- **INSTRUCTION**:
Retype the lines from the start of the records through the line containing "Anticipated", both included, without changing anything.

Stored records
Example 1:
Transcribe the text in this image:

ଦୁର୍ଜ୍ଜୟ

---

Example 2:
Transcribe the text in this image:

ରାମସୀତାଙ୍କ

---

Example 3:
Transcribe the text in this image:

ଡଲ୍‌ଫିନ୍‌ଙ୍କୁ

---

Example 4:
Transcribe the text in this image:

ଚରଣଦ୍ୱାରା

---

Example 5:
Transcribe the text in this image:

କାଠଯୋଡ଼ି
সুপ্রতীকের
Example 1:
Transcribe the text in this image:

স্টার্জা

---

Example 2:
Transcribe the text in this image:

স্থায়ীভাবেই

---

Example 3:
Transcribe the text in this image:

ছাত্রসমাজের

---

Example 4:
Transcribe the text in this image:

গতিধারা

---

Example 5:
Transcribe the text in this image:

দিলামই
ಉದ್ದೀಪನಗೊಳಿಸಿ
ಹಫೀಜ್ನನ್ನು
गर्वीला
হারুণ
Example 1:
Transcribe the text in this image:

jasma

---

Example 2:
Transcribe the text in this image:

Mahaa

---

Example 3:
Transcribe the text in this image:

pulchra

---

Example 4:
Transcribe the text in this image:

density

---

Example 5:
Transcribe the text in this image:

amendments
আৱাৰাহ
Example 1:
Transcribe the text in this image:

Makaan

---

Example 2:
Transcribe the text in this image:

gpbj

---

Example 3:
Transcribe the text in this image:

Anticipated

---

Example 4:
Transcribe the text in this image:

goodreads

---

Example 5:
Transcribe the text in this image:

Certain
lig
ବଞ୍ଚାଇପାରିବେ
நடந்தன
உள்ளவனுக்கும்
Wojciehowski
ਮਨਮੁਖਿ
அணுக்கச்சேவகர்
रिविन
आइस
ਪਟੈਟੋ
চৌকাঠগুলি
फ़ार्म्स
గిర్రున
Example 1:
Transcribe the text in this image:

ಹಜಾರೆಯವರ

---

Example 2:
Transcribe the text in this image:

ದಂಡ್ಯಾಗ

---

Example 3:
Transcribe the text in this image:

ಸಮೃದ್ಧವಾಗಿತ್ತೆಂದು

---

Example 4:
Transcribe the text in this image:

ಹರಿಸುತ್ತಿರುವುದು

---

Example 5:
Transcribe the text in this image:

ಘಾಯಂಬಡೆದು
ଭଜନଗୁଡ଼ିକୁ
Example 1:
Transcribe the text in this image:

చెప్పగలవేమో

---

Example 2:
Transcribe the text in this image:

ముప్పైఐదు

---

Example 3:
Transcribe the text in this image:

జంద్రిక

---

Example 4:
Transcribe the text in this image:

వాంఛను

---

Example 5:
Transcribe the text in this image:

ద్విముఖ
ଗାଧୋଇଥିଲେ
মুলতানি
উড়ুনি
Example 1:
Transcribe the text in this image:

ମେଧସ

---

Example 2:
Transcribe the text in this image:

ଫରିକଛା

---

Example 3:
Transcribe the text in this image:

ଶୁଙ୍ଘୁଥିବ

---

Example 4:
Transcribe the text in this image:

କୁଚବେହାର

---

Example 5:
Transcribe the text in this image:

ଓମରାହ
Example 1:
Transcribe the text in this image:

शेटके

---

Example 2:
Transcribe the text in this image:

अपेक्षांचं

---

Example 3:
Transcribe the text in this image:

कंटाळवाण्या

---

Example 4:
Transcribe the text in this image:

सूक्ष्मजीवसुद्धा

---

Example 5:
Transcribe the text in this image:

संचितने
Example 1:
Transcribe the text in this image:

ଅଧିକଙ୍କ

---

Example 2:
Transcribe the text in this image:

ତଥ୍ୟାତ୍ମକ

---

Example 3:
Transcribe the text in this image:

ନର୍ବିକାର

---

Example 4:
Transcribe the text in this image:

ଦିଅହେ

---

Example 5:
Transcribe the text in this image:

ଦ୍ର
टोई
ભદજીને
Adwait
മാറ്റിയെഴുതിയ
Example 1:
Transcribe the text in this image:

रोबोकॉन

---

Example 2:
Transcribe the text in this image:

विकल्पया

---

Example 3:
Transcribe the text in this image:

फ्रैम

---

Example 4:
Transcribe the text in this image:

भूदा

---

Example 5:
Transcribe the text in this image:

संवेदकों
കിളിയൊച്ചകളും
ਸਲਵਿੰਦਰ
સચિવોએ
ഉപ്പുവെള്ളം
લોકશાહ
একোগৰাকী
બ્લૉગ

- **SOLUTION TO THE EXERCISE**:
Example 1:
Transcribe the text in this image:

ଦୁର୍ଜ୍ଜୟ

---

Example 2:
Transcribe the text in this image:

ରାମସୀତାଙ୍କ

---

Example 3:
Transcribe the text in this image:

ଡଲ୍‌ଫିନ୍‌ଙ୍କୁ

---

Example 4:
Transcribe the text in this image:

ଚରଣଦ୍ୱାରା

---

Example 5:
Transcribe the text in this image:

କାଠଯୋଡ଼ି
সুপ্রতীকের
Example 1:
Transcribe the text in this image:

স্টার্জা

---

Example 2:
Transcribe the text in this image:

স্থায়ীভাবেই

---

Example 3:
Transcribe the text in this image:

ছাত্রসমাজের

---

Example 4:
Transcribe the text in this image:

গতিধারা

---

Example 5:
Transcribe the text in this image:

দিলামই
ಉದ್ದೀಪನಗೊಳಿಸಿ
ಹಫೀಜ್ನನ್ನು
गर्वीला
হারুণ
Example 1:
Transcribe the text in this image:

jasma

---

Example 2:
Transcribe the text in this image:

Mahaa

---

Example 3:
Transcribe the text in this image:

pulchra

---

Example 4:
Transcribe the text in this image:

density

---

Example 5:
Transcribe the text in this image:

amendments
আৱাৰাহ
Example 1:
Transcribe the text in this image:

Makaan

---

Example 2:
Transcribe the text in this image:

gpbj

---

Example 3:
Transcribe the text in this image:

Anticipated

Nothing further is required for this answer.